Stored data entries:
--- --- ---
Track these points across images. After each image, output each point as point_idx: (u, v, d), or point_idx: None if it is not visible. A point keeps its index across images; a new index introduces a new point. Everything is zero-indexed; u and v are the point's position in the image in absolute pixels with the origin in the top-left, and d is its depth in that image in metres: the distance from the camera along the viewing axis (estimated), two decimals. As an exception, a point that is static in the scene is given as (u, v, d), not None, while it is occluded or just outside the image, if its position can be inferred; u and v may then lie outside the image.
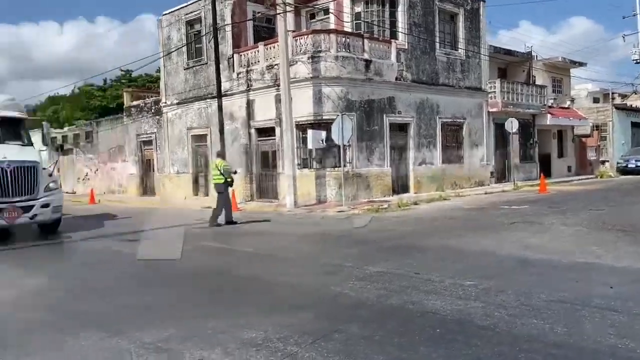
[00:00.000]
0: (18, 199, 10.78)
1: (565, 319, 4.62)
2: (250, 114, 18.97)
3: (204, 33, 20.38)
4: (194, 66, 21.36)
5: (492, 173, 23.31)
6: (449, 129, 21.33)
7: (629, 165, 28.92)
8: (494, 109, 23.07)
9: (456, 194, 18.74)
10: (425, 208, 15.21)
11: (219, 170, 12.86)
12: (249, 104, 18.99)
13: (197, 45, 21.25)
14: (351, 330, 4.56)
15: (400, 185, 19.20)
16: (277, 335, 4.47)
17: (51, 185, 11.59)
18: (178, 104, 22.19)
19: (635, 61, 30.23)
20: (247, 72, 18.97)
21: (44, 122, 14.43)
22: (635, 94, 37.10)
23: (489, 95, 23.15)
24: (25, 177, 10.89)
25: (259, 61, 18.63)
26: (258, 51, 18.68)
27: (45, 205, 11.18)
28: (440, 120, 20.72)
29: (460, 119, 21.70)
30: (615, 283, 5.76)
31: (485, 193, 19.30)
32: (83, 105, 42.03)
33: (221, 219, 12.65)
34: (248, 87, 18.97)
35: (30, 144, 12.35)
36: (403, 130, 19.49)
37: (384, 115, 18.41)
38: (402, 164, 19.44)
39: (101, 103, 40.06)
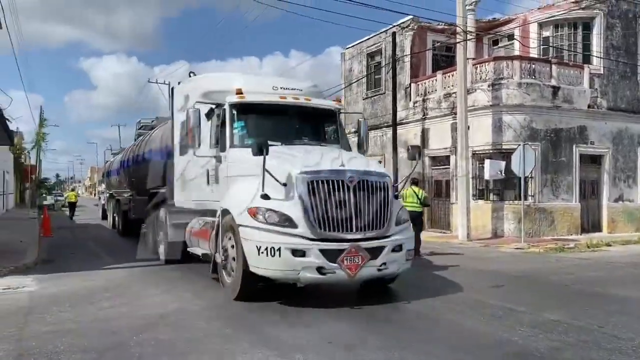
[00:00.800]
0: (361, 235, 6.70)
1: None
2: (424, 142, 18.86)
3: (384, 64, 20.93)
4: (372, 96, 22.00)
5: None
6: (654, 162, 18.81)
7: None
8: None
9: (661, 237, 16.31)
10: (619, 251, 13.51)
11: (418, 198, 11.99)
12: (424, 133, 18.92)
13: (376, 76, 21.89)
14: (514, 383, 4.20)
15: (590, 223, 17.38)
16: (432, 377, 4.30)
17: (401, 214, 7.40)
18: (355, 132, 22.92)
19: None
20: (424, 100, 18.96)
21: (360, 119, 10.25)
22: None
23: None
24: (371, 199, 6.83)
25: (436, 90, 18.53)
26: (436, 80, 18.59)
27: (398, 248, 7.01)
28: (643, 152, 18.41)
29: (669, 150, 18.97)
30: None
31: (701, 238, 16.47)
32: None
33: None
34: (424, 115, 18.94)
35: (349, 147, 9.00)
36: (596, 163, 17.69)
37: (574, 146, 16.93)
38: (593, 200, 17.60)
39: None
--- --- ---
Task objective: In your copy, omit the pictures and restate every line of the data word for word.

Result of this task:
Track these points across images. After each image, output each point as point_idx: (u, v, d), or point_idx: None if it is not visible. A point keeps its index across images; a new index introduces a new point. Everything is zero-indexed; u and v are the point's position in the image in absolute pixels with the origin in the top-left, and d is its depth in that image in metres: the distance from the camera along the viewing axis (estimated), two decimals. As an exception, a point that is static in the scene is given as (u, v, d), not None, while it is occluded or just outside the image, if its position can be inferred; u and v may then lie outside the image.
[00:00.000]
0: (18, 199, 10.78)
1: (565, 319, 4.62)
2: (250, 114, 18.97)
3: (204, 33, 20.38)
4: (194, 66, 21.36)
5: (492, 173, 23.31)
6: (449, 129, 21.33)
7: (629, 165, 28.92)
8: (494, 109, 23.07)
9: (456, 194, 18.74)
10: (425, 208, 15.21)
11: (219, 170, 12.86)
12: (249, 104, 18.99)
13: (197, 45, 21.25)
14: (351, 330, 4.56)
15: (400, 185, 19.20)
16: (277, 335, 4.47)
17: (51, 185, 11.59)
18: (178, 104, 22.19)
19: (635, 61, 30.23)
20: (247, 72, 18.97)
21: (44, 122, 14.43)
22: (635, 94, 37.10)
23: (489, 95, 23.15)
24: (25, 177, 10.89)
25: (259, 61, 18.63)
26: (258, 51, 18.68)
27: (45, 205, 11.18)
28: (440, 120, 20.72)
29: (460, 119, 21.70)
30: (615, 283, 5.76)
31: (485, 193, 19.30)
32: (83, 105, 42.03)
33: (221, 219, 12.65)
34: (248, 87, 18.97)
35: (30, 144, 12.35)
36: (403, 130, 19.49)
37: (384, 115, 18.41)
38: (402, 164, 19.44)
39: (101, 103, 40.06)
[00:00.800]
0: (361, 235, 6.70)
1: None
2: (424, 142, 18.86)
3: (384, 64, 20.93)
4: (372, 96, 22.00)
5: None
6: (654, 162, 18.81)
7: None
8: None
9: (661, 237, 16.31)
10: (619, 251, 13.51)
11: (418, 198, 11.99)
12: (424, 133, 18.92)
13: (376, 76, 21.89)
14: (514, 383, 4.20)
15: (590, 223, 17.38)
16: (432, 377, 4.30)
17: (401, 214, 7.40)
18: (355, 132, 22.92)
19: None
20: (424, 100, 18.96)
21: (360, 119, 10.25)
22: None
23: None
24: (371, 199, 6.83)
25: (436, 90, 18.53)
26: (436, 80, 18.59)
27: (398, 248, 7.01)
28: (643, 152, 18.41)
29: (669, 150, 18.97)
30: None
31: (701, 238, 16.47)
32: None
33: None
34: (424, 115, 18.94)
35: (349, 147, 9.00)
36: (596, 163, 17.69)
37: (574, 146, 16.93)
38: (593, 200, 17.60)
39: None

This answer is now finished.